» Hardware design source data
Content starts
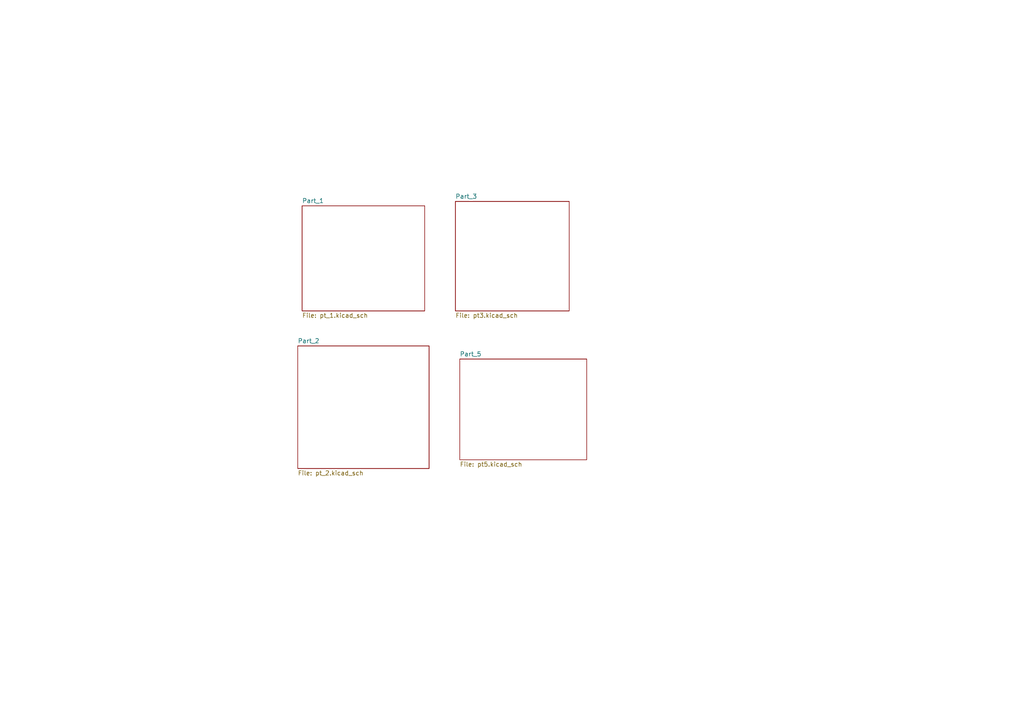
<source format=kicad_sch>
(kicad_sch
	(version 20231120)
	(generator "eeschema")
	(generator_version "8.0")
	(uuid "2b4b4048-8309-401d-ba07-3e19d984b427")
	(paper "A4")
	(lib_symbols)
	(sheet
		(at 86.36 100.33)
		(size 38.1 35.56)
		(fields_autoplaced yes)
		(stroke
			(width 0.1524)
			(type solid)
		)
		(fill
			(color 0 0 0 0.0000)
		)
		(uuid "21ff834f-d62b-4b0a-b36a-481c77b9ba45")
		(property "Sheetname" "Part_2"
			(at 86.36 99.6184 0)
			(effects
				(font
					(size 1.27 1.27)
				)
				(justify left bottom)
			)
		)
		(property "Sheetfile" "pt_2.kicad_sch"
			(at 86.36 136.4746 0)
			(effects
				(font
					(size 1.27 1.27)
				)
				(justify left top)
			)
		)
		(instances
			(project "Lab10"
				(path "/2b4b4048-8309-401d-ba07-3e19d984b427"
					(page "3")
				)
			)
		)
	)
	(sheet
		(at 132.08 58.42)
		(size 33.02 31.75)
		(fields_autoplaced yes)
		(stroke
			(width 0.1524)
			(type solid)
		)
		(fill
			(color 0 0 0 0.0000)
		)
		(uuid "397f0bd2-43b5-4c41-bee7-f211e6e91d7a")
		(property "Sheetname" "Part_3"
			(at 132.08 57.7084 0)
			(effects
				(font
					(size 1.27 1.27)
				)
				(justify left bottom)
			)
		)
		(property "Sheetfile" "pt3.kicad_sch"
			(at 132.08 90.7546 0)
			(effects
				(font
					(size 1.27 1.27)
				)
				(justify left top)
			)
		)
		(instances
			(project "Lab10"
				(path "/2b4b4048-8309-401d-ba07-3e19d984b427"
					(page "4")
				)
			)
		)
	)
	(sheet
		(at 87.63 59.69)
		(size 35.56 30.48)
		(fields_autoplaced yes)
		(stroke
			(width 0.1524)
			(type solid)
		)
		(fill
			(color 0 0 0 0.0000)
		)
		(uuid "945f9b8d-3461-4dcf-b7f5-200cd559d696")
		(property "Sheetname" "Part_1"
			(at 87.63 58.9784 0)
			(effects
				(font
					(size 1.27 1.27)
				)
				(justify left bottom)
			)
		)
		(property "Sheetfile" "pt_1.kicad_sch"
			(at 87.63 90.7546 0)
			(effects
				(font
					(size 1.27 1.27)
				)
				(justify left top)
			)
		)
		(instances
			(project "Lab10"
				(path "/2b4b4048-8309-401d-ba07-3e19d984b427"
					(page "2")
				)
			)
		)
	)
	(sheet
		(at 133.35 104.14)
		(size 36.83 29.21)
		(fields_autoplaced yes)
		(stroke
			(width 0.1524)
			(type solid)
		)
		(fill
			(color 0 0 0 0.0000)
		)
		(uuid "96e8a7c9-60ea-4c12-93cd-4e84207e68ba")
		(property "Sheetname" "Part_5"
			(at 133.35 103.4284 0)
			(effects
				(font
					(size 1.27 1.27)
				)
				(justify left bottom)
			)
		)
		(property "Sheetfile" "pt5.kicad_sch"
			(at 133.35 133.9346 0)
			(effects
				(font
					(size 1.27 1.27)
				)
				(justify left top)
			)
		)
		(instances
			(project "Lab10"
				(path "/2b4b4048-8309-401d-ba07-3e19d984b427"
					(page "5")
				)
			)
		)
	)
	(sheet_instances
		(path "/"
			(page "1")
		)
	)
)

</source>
Content ends
Content starts
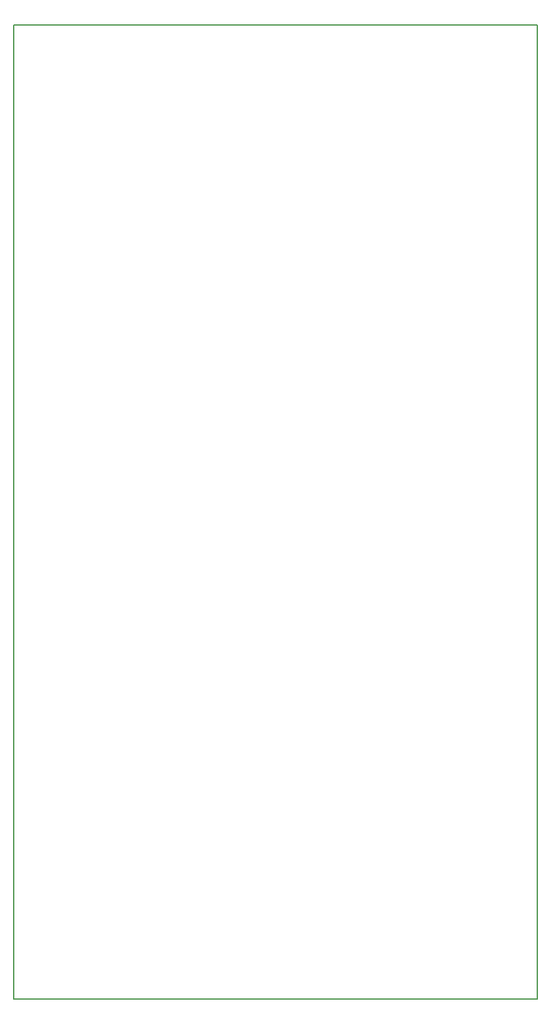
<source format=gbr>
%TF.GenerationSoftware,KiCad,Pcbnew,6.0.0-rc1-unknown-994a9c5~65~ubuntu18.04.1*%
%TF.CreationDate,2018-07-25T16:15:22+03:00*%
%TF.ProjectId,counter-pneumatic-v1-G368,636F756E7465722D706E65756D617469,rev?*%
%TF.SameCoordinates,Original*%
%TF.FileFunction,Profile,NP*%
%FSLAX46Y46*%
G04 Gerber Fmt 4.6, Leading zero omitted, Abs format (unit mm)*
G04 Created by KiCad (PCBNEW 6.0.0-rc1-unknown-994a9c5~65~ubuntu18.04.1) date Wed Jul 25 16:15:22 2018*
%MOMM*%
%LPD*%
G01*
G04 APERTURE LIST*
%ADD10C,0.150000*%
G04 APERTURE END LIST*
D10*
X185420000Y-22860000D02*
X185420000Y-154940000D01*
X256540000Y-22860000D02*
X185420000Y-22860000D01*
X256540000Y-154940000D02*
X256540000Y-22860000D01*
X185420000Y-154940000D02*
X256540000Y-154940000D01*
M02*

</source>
Content ends
Content starts
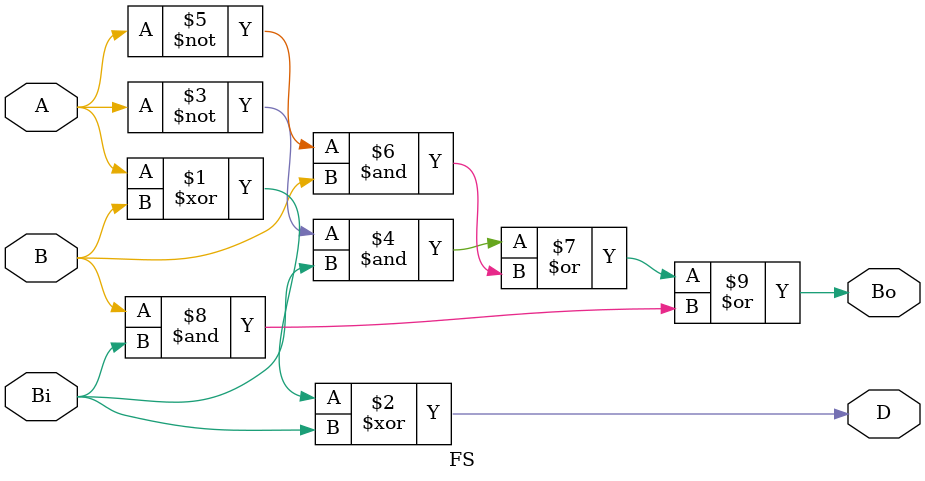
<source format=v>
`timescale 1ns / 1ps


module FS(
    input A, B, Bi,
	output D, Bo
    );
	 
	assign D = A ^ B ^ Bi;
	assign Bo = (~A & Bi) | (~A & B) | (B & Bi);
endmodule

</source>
Content ends
» Directions for this task
Wherever a line in the data above holds the word "format", copy that line.

» Written response
<source format=kicad_sch>
<source format=gbr>
G04 Gerber Fmt 4.6, Leading zero omitted, Abs format (unit mm)*
<source format=v>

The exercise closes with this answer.